Сказанного раз и навсегда достаточно о происхождении "святого Бога". Что концепция богов сама по себе не обязательно должна вести к порче фантазии, которую мы вынуждены были на миг представить себе, — что существуют более благородные повадки обращения с вымыслом богов, нежели самораспинание и самоосквернение человека, по части коих последние тысячелетия Европы добились своего мастерства, — в этом, к счастью, можно еще убедиться с каждого взгляда, брошенного на греческих богов, эти отображения благородных и суверенных людей, в которых животное, таящееся в человеке, чувствовало себя обожествленным и не терзало самого себя, не свирепствовало против самого себя! Эти греки длительное время пользовались своими богами как раз для того, чтобы не подпускать к себе близко "нечистую совесть", чтобы наслаждаться свободой своей души: стало быть, в смысле, обратном тому, во что употребило своего Бога христианство.
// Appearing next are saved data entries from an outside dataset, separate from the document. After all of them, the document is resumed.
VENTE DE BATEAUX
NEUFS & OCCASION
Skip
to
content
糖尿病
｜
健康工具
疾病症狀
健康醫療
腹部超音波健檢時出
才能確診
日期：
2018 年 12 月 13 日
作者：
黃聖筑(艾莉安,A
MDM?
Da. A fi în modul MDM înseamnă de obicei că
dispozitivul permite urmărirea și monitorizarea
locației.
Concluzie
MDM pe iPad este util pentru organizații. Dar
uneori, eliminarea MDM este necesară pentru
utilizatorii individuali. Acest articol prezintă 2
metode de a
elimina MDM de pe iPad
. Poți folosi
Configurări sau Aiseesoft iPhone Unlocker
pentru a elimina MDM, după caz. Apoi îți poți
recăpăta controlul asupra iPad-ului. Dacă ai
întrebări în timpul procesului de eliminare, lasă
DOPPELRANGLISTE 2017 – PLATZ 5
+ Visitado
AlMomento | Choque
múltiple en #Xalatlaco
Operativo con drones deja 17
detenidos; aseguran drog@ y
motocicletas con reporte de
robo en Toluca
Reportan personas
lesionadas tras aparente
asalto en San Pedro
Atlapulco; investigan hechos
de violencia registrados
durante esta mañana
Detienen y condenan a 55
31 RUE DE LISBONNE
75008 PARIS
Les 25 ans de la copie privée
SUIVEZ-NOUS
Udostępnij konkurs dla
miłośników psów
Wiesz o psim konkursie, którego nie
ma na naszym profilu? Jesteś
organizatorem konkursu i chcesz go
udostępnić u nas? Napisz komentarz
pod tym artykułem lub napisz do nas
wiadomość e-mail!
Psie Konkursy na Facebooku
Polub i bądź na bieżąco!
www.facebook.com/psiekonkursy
Они заходили в этом весьма далеко, эти роскошные и исполненные львиной храбрости сорванцы; и не какой-нибудь авторитет, а сам гомеровский Зевс дает им там и сям понять, что они слишком легкомысленно относятся к делу. "Странно!" — говорит он однажды — речь идет о случае Эгиста, весьма скверном случае

Странно, как смертные люди за все нас, богов, обвиняют! Зло от нас, утверждают они; но не сами ли часто Гибель, судьбе вопреки, на себя навлекают безумством? Гомер, "Одиссея"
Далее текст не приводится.